Work to complete :: Retype each of the following lines verbatim, keeping every character, space and line break unchanged.

Records for the task ::
##############################

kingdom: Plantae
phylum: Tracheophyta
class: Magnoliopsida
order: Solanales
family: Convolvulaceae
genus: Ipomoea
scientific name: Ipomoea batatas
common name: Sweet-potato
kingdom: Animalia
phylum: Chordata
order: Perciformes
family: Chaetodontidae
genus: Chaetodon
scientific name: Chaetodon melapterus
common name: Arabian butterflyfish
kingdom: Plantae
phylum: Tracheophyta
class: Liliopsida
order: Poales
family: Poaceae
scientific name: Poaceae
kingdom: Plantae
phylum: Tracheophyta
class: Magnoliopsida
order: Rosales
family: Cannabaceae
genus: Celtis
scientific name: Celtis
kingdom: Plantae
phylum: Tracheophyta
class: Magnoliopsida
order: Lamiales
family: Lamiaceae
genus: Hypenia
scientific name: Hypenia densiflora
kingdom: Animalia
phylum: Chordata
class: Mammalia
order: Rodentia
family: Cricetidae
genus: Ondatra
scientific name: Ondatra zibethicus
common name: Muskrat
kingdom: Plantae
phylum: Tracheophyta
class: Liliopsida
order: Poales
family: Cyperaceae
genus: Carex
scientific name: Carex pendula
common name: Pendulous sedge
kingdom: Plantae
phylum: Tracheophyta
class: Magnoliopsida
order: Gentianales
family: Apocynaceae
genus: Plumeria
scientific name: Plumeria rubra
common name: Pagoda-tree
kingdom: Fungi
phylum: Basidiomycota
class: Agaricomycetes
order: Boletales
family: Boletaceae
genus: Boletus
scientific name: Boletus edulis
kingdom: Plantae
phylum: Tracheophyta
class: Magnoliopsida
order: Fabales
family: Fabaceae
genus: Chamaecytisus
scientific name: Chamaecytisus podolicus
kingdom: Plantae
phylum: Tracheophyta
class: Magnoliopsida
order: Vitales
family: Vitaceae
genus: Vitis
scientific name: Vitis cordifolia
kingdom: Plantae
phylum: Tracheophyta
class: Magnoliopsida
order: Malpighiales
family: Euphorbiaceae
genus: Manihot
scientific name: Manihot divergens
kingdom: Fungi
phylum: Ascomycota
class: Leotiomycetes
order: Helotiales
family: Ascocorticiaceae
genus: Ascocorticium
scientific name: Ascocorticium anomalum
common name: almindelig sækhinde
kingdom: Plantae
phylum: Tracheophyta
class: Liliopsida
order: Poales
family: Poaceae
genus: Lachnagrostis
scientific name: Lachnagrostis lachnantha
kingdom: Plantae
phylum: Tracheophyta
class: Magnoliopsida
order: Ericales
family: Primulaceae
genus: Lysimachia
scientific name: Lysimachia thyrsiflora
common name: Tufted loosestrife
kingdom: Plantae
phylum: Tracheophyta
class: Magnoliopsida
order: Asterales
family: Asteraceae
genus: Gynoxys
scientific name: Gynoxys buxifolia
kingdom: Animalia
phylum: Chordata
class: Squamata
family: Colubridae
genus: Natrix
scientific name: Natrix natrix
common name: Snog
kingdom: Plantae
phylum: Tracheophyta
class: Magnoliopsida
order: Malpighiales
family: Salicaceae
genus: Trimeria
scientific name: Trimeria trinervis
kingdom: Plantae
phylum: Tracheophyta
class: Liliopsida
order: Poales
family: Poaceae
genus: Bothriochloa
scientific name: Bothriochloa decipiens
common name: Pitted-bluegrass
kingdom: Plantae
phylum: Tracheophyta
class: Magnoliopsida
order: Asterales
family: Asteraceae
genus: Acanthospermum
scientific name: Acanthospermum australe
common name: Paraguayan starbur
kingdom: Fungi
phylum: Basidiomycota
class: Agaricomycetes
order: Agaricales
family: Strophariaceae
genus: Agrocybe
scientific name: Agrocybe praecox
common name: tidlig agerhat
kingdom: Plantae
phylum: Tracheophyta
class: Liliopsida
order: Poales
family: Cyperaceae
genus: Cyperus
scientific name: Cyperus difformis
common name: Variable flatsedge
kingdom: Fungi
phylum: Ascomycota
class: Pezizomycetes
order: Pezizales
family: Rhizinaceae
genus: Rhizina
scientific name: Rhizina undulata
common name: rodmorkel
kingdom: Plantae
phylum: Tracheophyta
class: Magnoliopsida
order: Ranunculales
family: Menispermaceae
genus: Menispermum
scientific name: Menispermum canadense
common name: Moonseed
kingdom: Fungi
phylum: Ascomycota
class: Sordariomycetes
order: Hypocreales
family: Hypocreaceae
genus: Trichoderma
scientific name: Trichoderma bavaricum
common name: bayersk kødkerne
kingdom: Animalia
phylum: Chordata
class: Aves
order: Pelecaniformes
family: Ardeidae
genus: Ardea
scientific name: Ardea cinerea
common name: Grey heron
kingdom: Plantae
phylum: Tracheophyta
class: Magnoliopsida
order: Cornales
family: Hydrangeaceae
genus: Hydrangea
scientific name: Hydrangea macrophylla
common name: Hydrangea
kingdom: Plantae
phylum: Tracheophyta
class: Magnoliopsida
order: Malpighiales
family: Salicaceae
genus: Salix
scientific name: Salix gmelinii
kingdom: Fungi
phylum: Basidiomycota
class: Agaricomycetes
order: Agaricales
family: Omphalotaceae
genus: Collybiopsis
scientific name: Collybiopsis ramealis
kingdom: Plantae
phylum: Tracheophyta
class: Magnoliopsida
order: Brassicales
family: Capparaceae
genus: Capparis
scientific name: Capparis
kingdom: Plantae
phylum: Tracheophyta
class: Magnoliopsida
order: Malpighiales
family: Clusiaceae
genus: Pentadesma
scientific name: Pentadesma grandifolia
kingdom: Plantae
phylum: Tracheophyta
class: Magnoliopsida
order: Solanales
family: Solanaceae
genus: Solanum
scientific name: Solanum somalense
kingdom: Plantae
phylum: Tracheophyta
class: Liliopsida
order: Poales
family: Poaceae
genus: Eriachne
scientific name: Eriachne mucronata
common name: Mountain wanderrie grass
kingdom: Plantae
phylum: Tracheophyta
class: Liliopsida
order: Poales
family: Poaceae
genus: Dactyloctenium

##############################

Task solution ::
kingdom: Plantae
phylum: Tracheophyta
class: Magnoliopsida
order: Solanales
family: Convolvulaceae
genus: Ipomoea
scientific name: Ipomoea batatas
common name: Sweet-potato
kingdom: Animalia
phylum: Chordata
order: Perciformes
family: Chaetodontidae
genus: Chaetodon
scientific name: Chaetodon melapterus
common name: Arabian butterflyfish
kingdom: Plantae
phylum: Tracheophyta
class: Liliopsida
order: Poales
family: Poaceae
scientific name: Poaceae
kingdom: Plantae
phylum: Tracheophyta
class: Magnoliopsida
order: Rosales
family: Cannabaceae
genus: Celtis
scientific name: Celtis
kingdom: Plantae
phylum: Tracheophyta
class: Magnoliopsida
order: Lamiales
family: Lamiaceae
genus: Hypenia
scientific name: Hypenia densiflora
kingdom: Animalia
phylum: Chordata
class: Mammalia
order: Rodentia
family: Cricetidae
genus: Ondatra
scientific name: Ondatra zibethicus
common name: Muskrat
kingdom: Plantae
phylum: Tracheophyta
class: Liliopsida
order: Poales
family: Cyperaceae
genus: Carex
scientific name: Carex pendula
common name: Pendulous sedge
kingdom: Plantae
phylum: Tracheophyta
class: Magnoliopsida
order: Gentianales
family: Apocynaceae
genus: Plumeria
scientific name: Plumeria rubra
common name: Pagoda-tree
kingdom: Fungi
phylum: Basidiomycota
class: Agaricomycetes
order: Boletales
family: Boletaceae
genus: Boletus
scientific name: Boletus edulis
kingdom: Plantae
phylum: Tracheophyta
class: Magnoliopsida
order: Fabales
family: Fabaceae
genus: Chamaecytisus
scientific name: Chamaecytisus podolicus
kingdom: Plantae
phylum: Tracheophyta
class: Magnoliopsida
order: Vitales
family: Vitaceae
genus: Vitis
scientific name: Vitis cordifolia
kingdom: Plantae
phylum: Tracheophyta
class: Magnoliopsida
order: Malpighiales
family: Euphorbiaceae
genus: Manihot
scientific name: Manihot divergens
kingdom: Fungi
phylum: Ascomycota
class: Leotiomycetes
order: Helotiales
family: Ascocorticiaceae
genus: Ascocorticium
scientific name: Ascocorticium anomalum
common name: almindelig sækhinde
kingdom: Plantae
phylum: Tracheophyta
class: Liliopsida
order: Poales
family: Poaceae
genus: Lachnagrostis
scientific name: Lachnagrostis lachnantha
kingdom: Plantae
phylum: Tracheophyta
class: Magnoliopsida
order: Ericales
family: Primulaceae
genus: Lysimachia
scientific name: Lysimachia thyrsiflora
common name: Tufted loosestrife
kingdom: Plantae
phylum: Tracheophyta
class: Magnoliopsida
order: Asterales
family: Asteraceae
genus: Gynoxys
scientific name: Gynoxys buxifolia
kingdom: Animalia
phylum: Chordata
class: Squamata
family: Colubridae
genus: Natrix
scientific name: Natrix natrix
common name: Snog
kingdom: Plantae
phylum: Tracheophyta
class: Magnoliopsida
order: Malpighiales
family: Salicaceae
genus: Trimeria
scientific name: Trimeria trinervis
kingdom: Plantae
phylum: Tracheophyta
class: Liliopsida
order: Poales
family: Poaceae
genus: Bothriochloa
scientific name: Bothriochloa decipiens
common name: Pitted-bluegrass
kingdom: Plantae
phylum: Tracheophyta
class: Magnoliopsida
order: Asterales
family: Asteraceae
genus: Acanthospermum
scientific name: Acanthospermum australe
common name: Paraguayan starbur
kingdom: Fungi
phylum: Basidiomycota
class: Agaricomycetes
order: Agaricales
family: Strophariaceae
genus: Agrocybe
scientific name: Agrocybe praecox
common name: tidlig agerhat
kingdom: Plantae
phylum: Tracheophyta
class: Liliopsida
order: Poales
family: Cyperaceae
genus: Cyperus
scientific name: Cyperus difformis
common name: Variable flatsedge
kingdom: Fungi
phylum: Ascomycota
class: Pezizomycetes
order: Pezizales
family: Rhizinaceae
genus: Rhizina
scientific name: Rhizina undulata
common name: rodmorkel
kingdom: Plantae
phylum: Tracheophyta
class: Magnoliopsida
order: Ranunculales
family: Menispermaceae
genus: Menispermum
scientific name: Menispermum canadense
common name: Moonseed
kingdom: Fungi
phylum: Ascomycota
class: Sordariomycetes
order: Hypocreales
family: Hypocreaceae
genus: Trichoderma
scientific name: Trichoderma bavaricum
common name: bayersk kødkerne
kingdom: Animalia
phylum: Chordata
class: Aves
order: Pelecaniformes
family: Ardeidae
genus: Ardea
scientific name: Ardea cinerea
common name: Grey heron
kingdom: Plantae
phylum: Tracheophyta
class: Magnoliopsida
order: Cornales
family: Hydrangeaceae
genus: Hydrangea
scientific name: Hydrangea macrophylla
common name: Hydrangea
kingdom: Plantae
phylum: Tracheophyta
class: Magnoliopsida
order: Malpighiales
family: Salicaceae
genus: Salix
scientific name: Salix gmelinii
kingdom: Fungi
phylum: Basidiomycota
class: Agaricomycetes
order: Agaricales
family: Omphalotaceae
genus: Collybiopsis
scientific name: Collybiopsis ramealis
kingdom: Plantae
phylum: Tracheophyta
class: Magnoliopsida
order: Brassicales
family: Capparaceae
genus: Capparis
scientific name: Capparis
kingdom: Plantae
phylum: Tracheophyta
class: Magnoliopsida
order: Malpighiales
family: Clusiaceae
genus: Pentadesma
scientific name: Pentadesma grandifolia
kingdom: Plantae
phylum: Tracheophyta
class: Magnoliopsida
order: Solanales
family: Solanaceae
genus: Solanum
scientific name: Solanum somalense
kingdom: Plantae
phylum: Tracheophyta
class: Liliopsida
order: Poales
family: Poaceae
genus: Eriachne
scientific name: Eriachne mucronata
common name: Mountain wanderrie grass
kingdom: Plantae
phylum: Tracheophyta
class: Liliopsida
order: Poales
family: Poaceae
genus: Dactyloctenium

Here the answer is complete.